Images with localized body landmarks
****

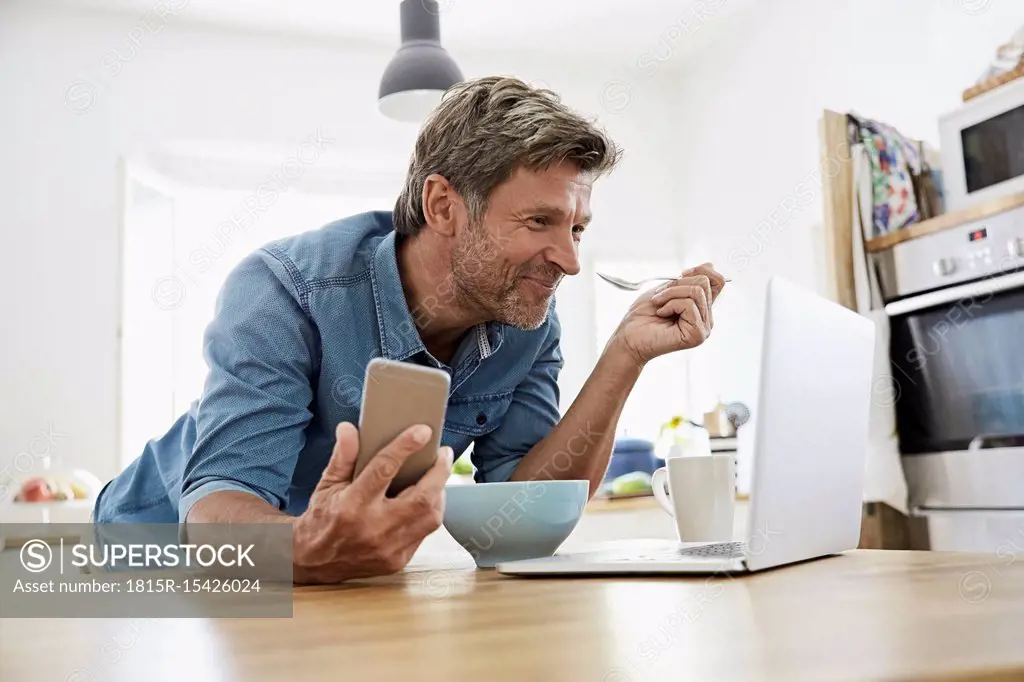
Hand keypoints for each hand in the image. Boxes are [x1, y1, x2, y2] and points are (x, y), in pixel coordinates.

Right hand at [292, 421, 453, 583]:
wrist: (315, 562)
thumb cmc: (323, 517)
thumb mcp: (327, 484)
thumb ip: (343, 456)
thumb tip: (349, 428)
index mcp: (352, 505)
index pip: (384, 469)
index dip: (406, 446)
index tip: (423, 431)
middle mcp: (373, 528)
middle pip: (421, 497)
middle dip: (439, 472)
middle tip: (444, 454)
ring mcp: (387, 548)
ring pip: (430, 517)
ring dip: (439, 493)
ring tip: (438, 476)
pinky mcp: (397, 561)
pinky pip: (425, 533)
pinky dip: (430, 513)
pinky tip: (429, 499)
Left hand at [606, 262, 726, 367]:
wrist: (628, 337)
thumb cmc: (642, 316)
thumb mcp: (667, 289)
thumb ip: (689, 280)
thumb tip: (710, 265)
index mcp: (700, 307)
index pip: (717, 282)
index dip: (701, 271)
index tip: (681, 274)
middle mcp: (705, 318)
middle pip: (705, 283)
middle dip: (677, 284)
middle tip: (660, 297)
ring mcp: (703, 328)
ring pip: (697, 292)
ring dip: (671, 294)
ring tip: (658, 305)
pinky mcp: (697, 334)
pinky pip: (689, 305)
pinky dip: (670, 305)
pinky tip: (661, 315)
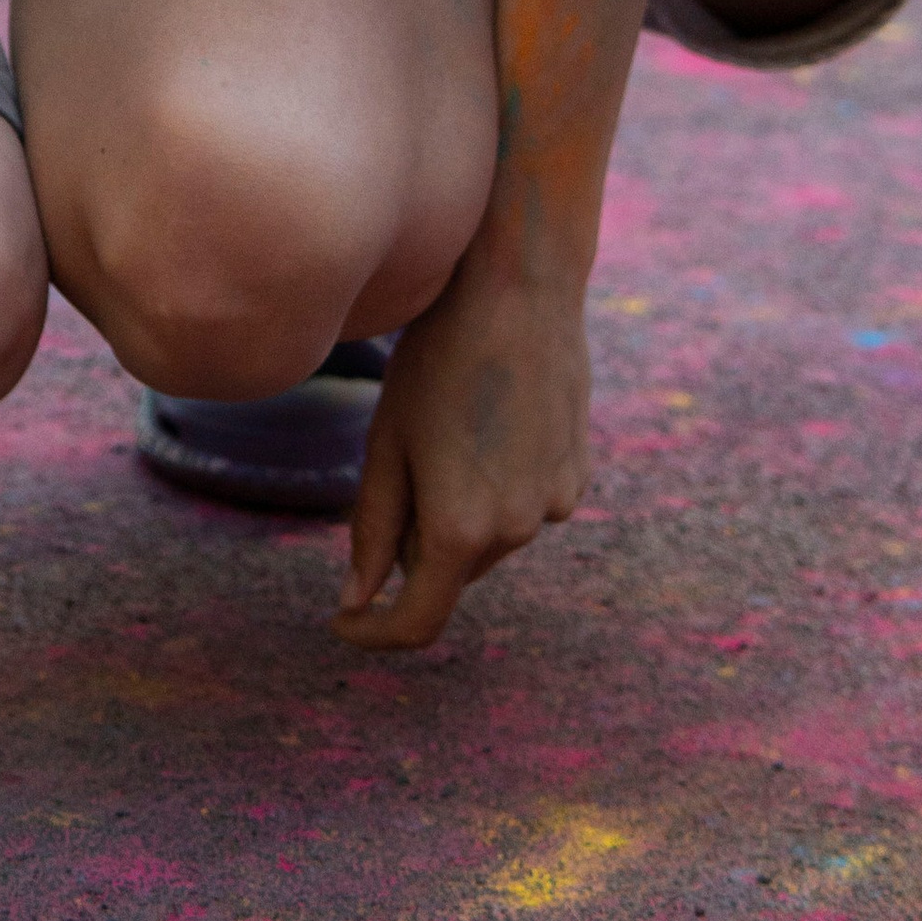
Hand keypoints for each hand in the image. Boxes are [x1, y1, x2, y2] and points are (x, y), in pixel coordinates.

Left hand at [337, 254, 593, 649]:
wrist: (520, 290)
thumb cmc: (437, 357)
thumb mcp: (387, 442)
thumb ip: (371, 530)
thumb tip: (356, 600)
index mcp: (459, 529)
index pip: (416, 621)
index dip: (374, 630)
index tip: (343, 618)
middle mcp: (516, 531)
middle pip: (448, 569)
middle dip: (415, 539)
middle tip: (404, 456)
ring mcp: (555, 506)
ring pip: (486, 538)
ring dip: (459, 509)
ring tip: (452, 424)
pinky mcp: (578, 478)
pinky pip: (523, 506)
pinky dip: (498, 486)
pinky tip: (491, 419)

****

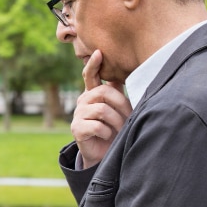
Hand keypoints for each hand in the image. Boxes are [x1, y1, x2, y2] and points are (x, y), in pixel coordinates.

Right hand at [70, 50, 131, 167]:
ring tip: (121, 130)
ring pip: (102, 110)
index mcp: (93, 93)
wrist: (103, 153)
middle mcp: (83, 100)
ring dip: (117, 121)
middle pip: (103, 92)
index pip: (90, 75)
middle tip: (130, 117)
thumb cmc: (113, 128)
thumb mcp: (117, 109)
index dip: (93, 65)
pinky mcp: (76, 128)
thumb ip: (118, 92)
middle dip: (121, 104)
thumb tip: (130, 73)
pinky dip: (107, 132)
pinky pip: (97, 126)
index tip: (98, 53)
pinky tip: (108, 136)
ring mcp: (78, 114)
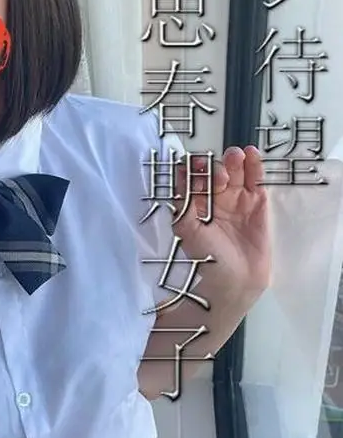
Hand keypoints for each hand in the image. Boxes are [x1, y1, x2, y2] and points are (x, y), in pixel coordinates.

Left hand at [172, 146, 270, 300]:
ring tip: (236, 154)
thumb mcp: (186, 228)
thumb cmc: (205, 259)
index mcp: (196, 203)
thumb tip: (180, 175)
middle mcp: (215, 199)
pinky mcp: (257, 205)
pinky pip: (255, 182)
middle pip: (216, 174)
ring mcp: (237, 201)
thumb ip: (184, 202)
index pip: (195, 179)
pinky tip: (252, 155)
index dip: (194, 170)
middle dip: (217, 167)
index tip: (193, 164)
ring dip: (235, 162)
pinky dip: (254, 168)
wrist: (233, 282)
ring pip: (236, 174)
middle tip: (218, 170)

****

• **Required action**:
Please reproduce, exactly as they appear above, the lines from the line containing "ring mcp: (555, 506)" up to and including the line containing "pinky tip: (491, 419)".

• **Reply**:
ring mcp: (555, 506)
ring pip: (486, 538)
ring dip: (459, 509)
ring tip: (452, 424)
pinky mcp: (578, 478)
pinky pip: (523, 506)
pinky dip: (498, 486)
pinky tip: (491, 419)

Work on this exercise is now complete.